Dalla successione delle pagine possiamo intuire come arriva, Pericoli, a quell’accensione e a quella fioritura, entrando nel laboratorio. Ciò che non sapremo mai è il perché, se è vero che il percorso dell’invenzione conserva sempre qualcosa di inattingibile e misterioso. Che cosa muove la mano nell’attimo in cui avviene la rivelazione. Se Ritratti di ritratti ricostruisce il viaggio creativo, sia pure in direzione cronologicamente contraria (partendo dal risultato più recente e risalendo al più antico), tuttavia le date di composizione ci dicono che non si tratta quasi mai di un processo lineare: si va per tappe non sempre coerenti, con pentimenti, tentativi e recuperi a distanza (il magnifico olio finale di Primo Levi, del 2014, anticipato da schizzi remoti).
Se prendiamo Kafka, antica passione di Pericoli, notiamo a ritroso che l’approdo del 2017 ai disegni del Digiunatore in chiave giacomettiana (il libro recente), si realizza attraverso una lunga fase che parte dal 1996 con tecniche, impaginazioni e contesti diversi, dove già vanno e vengono le silhouette vaganti degli omini kafkiani. E quegli stessi dettagli appaiono come presentimenti nelle messe in scena più teatrali ancora precedenti. Ma va detto che una protostoria kafkiana in Pericoli risale al 1985-89 e raffigura lo scrittore alle prese con una gigantesca K, che tiene sottobraccio o fa volteggiare per aria.

> [Consegna A]: Trascrivi senza modifiche il passo del brano su Pericoli che comincia con "Dalla successione delle" e prosegue fino a "da schizzi remoti).".
> [Consegna B]:
Indica se ciascuna affermazione concorda con il brano su Pericoli, rispondendo sì o no e citando le parole del brano che lo dimostrano.
(i) L'olio finale di Primo Levi è del 2014.
(ii) Ritratti di ritratti ripercorre il viaggio creativo dal risultato più antico al più recente.
(iii) La protostoria kafkiana in Pericoli risale al 1996.
> [Consegna C]: Continua il brano su Pericoli e Kafka a partire dalla sua ultima frase.

> [Dati forniti]:
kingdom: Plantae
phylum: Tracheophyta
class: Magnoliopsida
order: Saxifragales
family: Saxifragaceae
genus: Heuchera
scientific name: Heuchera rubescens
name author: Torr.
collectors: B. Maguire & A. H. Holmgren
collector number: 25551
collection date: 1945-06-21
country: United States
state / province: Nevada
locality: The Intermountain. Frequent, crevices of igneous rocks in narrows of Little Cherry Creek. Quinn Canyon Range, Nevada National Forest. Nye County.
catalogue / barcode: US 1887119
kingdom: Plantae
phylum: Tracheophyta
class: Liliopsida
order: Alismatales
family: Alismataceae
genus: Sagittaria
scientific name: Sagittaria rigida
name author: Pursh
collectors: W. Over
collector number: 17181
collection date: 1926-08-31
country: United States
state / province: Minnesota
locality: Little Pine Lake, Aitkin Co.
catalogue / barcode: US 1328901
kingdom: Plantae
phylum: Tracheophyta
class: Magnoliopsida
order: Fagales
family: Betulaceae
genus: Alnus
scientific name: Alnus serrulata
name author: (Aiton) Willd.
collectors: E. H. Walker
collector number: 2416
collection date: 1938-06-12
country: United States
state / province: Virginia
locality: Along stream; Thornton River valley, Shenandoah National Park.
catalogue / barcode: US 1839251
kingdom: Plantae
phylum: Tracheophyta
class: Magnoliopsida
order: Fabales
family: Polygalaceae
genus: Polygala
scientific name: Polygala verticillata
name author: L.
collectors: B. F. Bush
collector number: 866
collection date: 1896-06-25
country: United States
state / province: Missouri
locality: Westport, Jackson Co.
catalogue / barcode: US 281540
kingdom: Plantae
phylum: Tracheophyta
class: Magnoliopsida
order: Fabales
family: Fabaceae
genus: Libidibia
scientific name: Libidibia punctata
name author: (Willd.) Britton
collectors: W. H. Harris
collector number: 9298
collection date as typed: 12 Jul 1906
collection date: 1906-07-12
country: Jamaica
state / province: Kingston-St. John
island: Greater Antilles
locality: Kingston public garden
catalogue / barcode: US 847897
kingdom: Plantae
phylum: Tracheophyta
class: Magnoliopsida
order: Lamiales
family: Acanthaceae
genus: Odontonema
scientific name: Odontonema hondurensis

> [Risposta finale A]:
Dalla successione delle pagine possiamo intuire come arriva, Pericoli, a quell’accensione e a quella fioritura, entrando nel laboratorio. Ciò che non sapremo mai è il perché, se è vero che il percorso dell’invenzione conserva sempre qualcosa di inattingibile e misterioso. Che cosa muove la mano nell’attimo in cui avviene la rivelazione. Se Ritratti di ritratti ricostruisce il viaggio creativo, sia pure in direzione cronologicamente contraria (partendo dal risultato più recente e risalendo al più antico), tuttavia le date di composizione ci dicono che non si tratta quasi mai di un processo lineare: si va per tappe non sempre coerenti, con pentimenti, tentativi e recuperi a distanza (il magnifico olio finale di Primo Levi, del 2014, anticipato da schizzi remoti).

> [Risposta finale B]:
(i) Sì: "il magnifico olio finale di Primo Levi, del 2014".
(ii) No: "partendo dal risultato più recente e risalendo al più antico".
(iii) No: "una protostoria kafkiana in Pericoli risale al 1985-89".

> [Risposta finale C]:
Dunque, varianti e variazioni sul tema (il volto, il corpo). O meglio «variazioni e varianti», che avrebbe potuto essere un altro bel titolo, includendo in sé, nell’arte del ritratto, musica e letteratura. Certo, le variazioni e le varianti non sono mai indipendenti dalle tecniche, che in Pericoli sono molteplici, e un’ipotesi tutta da verificare è che, passando dalla carta al cartone alla tela, dalla matita o dalla china o dal carboncino al colore del pastello o (ancora di più) dell’acquerello o dell’olio, il ritratto tende ad aprirsi verso una scena teatrale (il tavolo da lavoro, lo studio) e persino a volte a inglobare variamente il paesaggio. Che spesso è un paesaggio interiore portato all’esterno, giocosamente (più di rado drammaticamente) sviscerato. È sul gioco che si scatena la sua «fantasia di avvicinamento» a quello che è di gran lunga il più ritratto dei «suoi» scrittori, Eco, vissuto e rivissuto, visto e rivisto, con divertimento reciproco tra il ritratto e il ritrattista. Fino però all’olio finale (2022), in cui il movimento incessante di una vita fisica e intellettuale sembra arrestarsi tragicamente.
Ovvio che si potrebbe continuare a indagare sulle rughe di Beckett (altra magnifica ossessione di Pericoli), su Gadda dal cappottone, sulle orecchie di Kafka, su Joyce quasi contorsionista, sul papillon di Mann, sulla sigaretta di Montale, senza tralasciare nessuno degli 89 personaggi disegnati, non solo scrittori e artisti, ma filosofi e scienziati (Marx, Darwin, Einstein, Nietzsche, Croce), registi (Buñuel, Hitchcock, Fellini, Woody Allen), musicisti (Stravinskij, Britten). O Rossini, che contiene in sé e fuori di sé interi paesaggi e colline marchigiane. Quelle da cui Pericoli è partito giovanissimo ma che non ha mai lasciato.